Rakotomalala is pleased to spread the news coming out of his native Madagascar, which he hasn't been back to since 2001, but he is not optimistic about the developments.
“People report a feeling of helplessness. Daily life is being disrupted. People report there is division in the army. The army is torn between the two leaders and that could lead to prolonged instability,” he said.
“Events today. Reports of rockets being fired by the army, it looks like that is from some hardcore people in the army, but not be everyone in the army. Unfortunately the army appears to remain divided,” he said.

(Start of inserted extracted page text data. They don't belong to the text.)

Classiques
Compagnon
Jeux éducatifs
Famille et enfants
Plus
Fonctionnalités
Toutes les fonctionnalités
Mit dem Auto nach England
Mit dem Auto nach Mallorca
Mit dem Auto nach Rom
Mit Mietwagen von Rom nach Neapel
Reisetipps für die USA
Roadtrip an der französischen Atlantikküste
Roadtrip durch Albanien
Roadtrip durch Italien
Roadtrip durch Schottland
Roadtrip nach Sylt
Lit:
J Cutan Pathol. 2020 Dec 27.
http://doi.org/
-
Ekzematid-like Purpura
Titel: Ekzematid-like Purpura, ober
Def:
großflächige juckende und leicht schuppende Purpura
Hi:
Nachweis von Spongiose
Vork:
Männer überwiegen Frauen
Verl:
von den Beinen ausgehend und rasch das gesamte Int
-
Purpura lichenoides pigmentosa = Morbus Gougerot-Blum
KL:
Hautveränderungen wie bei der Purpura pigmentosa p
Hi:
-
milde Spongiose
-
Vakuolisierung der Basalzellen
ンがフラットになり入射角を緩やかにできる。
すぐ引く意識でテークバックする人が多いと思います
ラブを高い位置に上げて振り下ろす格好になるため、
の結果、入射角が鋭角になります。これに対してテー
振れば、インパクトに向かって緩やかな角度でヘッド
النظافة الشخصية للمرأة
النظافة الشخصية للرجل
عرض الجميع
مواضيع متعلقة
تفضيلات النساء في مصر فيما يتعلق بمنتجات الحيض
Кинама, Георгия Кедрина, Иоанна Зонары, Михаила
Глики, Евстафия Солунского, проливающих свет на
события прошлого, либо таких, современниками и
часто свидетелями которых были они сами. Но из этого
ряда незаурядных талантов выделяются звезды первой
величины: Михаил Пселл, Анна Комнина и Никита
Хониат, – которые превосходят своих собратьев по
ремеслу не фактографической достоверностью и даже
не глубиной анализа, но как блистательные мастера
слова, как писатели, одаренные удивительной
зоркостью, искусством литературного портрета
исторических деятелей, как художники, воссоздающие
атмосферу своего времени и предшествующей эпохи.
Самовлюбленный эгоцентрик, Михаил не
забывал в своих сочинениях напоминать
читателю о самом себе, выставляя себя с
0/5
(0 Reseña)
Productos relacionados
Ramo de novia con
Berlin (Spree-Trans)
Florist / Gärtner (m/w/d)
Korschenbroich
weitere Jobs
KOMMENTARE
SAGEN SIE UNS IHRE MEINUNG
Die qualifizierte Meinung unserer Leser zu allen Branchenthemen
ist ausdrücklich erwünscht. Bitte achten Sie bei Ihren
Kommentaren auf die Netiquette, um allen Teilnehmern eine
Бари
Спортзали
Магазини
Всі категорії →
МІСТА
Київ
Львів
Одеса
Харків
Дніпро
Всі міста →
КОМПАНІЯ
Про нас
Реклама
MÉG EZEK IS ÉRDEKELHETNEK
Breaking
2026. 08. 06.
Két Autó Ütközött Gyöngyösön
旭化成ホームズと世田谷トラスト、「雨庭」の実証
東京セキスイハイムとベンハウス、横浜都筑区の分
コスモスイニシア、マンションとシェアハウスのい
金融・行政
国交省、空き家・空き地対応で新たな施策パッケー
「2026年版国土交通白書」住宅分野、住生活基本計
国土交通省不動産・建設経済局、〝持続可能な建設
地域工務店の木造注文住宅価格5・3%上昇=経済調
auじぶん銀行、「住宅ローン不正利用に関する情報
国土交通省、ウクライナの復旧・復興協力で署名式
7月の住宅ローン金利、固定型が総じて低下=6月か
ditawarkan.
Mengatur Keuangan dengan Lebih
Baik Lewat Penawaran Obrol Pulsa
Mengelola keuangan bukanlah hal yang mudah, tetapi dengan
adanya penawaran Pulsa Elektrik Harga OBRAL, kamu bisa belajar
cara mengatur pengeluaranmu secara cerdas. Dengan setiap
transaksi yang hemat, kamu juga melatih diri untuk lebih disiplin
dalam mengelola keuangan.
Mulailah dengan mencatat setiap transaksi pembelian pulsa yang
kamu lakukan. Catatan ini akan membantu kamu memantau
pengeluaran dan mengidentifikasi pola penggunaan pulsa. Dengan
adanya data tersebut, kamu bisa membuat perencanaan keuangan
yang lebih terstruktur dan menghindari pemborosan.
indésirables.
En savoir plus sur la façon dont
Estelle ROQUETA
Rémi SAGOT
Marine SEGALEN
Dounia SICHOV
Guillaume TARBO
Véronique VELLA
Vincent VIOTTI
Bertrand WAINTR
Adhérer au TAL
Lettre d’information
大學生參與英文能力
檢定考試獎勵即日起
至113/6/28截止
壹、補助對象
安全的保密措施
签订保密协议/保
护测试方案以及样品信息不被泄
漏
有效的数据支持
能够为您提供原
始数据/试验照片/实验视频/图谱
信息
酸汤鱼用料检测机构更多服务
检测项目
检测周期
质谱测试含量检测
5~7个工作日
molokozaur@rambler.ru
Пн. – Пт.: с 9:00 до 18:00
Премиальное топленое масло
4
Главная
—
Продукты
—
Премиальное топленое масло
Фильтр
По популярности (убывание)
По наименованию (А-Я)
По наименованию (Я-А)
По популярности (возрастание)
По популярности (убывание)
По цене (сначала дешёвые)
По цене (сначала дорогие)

Rakotomalala said he is sticking to his mission of getting the news out about Madagascar without taking sides in the ongoing political battle.
“The grievances voice by Rajoelina may be warranted. But people say the way he’s trying to fix it is unacceptable. He took the country hostage. It was not done in a democratic way,” he said.
He said lots of Malagasies believe that Rajoelina is being backed by France, which objects to Ravalomanana’s policies that reduced French hegemony in Madagascar.
“I can say that my relatives back in Madagascar — my aunties and my cousins — are like many other people. They are trying to focus on returning to normal everyday life,” he said.
Rakotomalala said he reads as many of Madagascar’s newspapers as he can find online. “I have to read them all because they all have different biases and I have to see what they are saying and then figure out what is really going on,” he said.
“Both sides — Ravalomanana and Rajoelina — are very powerful in the media,” said Rakotomalala. They have radio stations and tv stations and as a result there is a media war in Madagascar that is very intense. It is tough for journalists. Reporters Without Borders issued a report that said the status of journalists is very difficult now in Madagascar. Some have been attacked.”
But he is quick to deny that he is working as a journalist. “I am not a journalist, no, no. I am just gathering stories from other new media users and getting them out to a wider audience. I am getting opinions and reports on events from ordinary people. I like it when they send photos to verify events. But we are not real journalists. We are not doing investigations or fact-finding. We are complementary to journalism.”